Showing posts with label glutes. Show all posts
Showing posts with label glutes. Show all posts

Leg Lifts with Ball


Starting Position

You will need a bench to perform this exercise. Begin this exercise by lying forward with a Swiss ball between your abdomen and the bench. Firmly grasp the bench with both hands reaching over the Swiss ball.

Action

EXHALE: Raise your legs off the ground and arch your back to a comfortable position so that your legs are slightly bent and your heels cross a plane higher than your head.

INHALE: Lower your back down to the starting position and repeat. Try to do 2 sets of 10-12 repetitions.

Special Instructions

This is a very difficult balancing exercise. Use extreme caution and start slowly. Keep a very firm grasp of the bench with your hands, using your upper body and abdomen as a brace against the ball for leverage to raise your heels.

Muscles Worked: Lower back, glutes

Airplane Pose


Starting Position

Stand with feet together, arms at sides, and gaze at a spot on the ground about 5 feet ahead for balance.

Action

Lift left foot back, bending forward until left leg and chest are parallel to ground. Extend arms out as shown. Hold for 3 counts. Repeat for all repetitions and switch sides.

Special Instructions

Be sure to keep a flat back (parallel to floor) and concentrate on keeping abs tight.

Muscles Worked: Back, Glutes, Hamstrings

Hip Flexor


Starting Position

Stand with feet slightly apart, toes forward, hands on hips or one hand on a wall/chair for support. Shift weight to right leg, keeping knee slightly bent and spine straight.

Action

EXHALE: Gradually lift the left leg, keeping it bent at 90 degrees. Lift knee as high as possible, trying to get thigh parallel to floor or higher. Hold here for 2 counts.

INHALE: Slowly lower leg to ground without letting foot rest on the floor.

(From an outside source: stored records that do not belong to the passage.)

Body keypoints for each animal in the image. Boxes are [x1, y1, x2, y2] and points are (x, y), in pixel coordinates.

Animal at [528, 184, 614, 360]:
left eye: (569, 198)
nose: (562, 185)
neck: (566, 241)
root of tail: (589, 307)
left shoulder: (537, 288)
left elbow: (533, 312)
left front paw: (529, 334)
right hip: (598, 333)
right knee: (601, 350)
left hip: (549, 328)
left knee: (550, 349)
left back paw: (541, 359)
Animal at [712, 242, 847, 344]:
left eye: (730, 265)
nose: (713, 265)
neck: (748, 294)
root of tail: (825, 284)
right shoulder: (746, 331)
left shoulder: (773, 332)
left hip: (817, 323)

Complete all reps and switch sides.

Special Instructions

Make sure you aren't leaning back when lifting leg. Also, try to make the entire movement very slow and controlled.

Muscles Worked: Hips, Upper Thigh, Glute

Forward Lunges


Starting Position

Stand with your feet about 6 inches apart from each other toes pointed forward.

Action

INHALE: Step forward with one leg and lower your body to 90 degrees at both knees. Don’t step out too far. There should be 2 to 2.5 feet between your feet at this point. Keep your weight on your heels and don’t allow your knees to cross the plane of your toes.

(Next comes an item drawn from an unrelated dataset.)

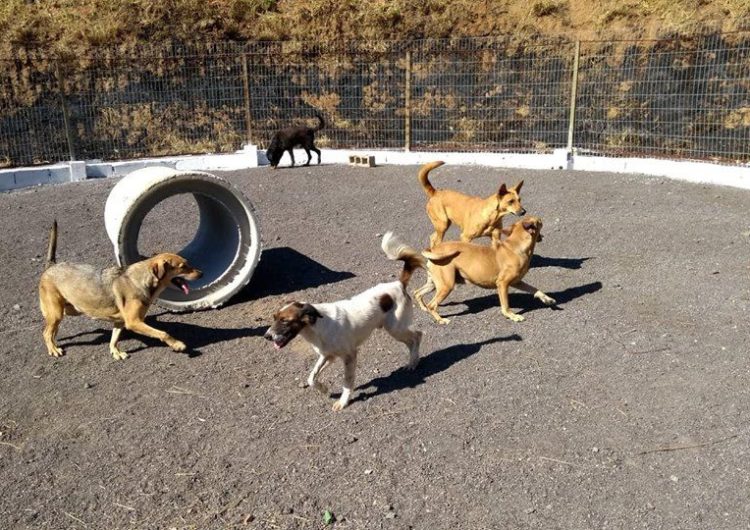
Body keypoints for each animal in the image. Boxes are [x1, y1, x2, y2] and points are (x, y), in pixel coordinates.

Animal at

EXHALE: Push up and back to the starting position to complete one rep. Repeat all reps on one leg, then switch to complete one set.

Special Instructions

Keep your back upright. The further you step, the more you work the glutes (buttocks) and hamstrings. The closer you step, the more you work the quadriceps muscles on the top of your thighs. Place your hand on a chair or wall or balance if necessary.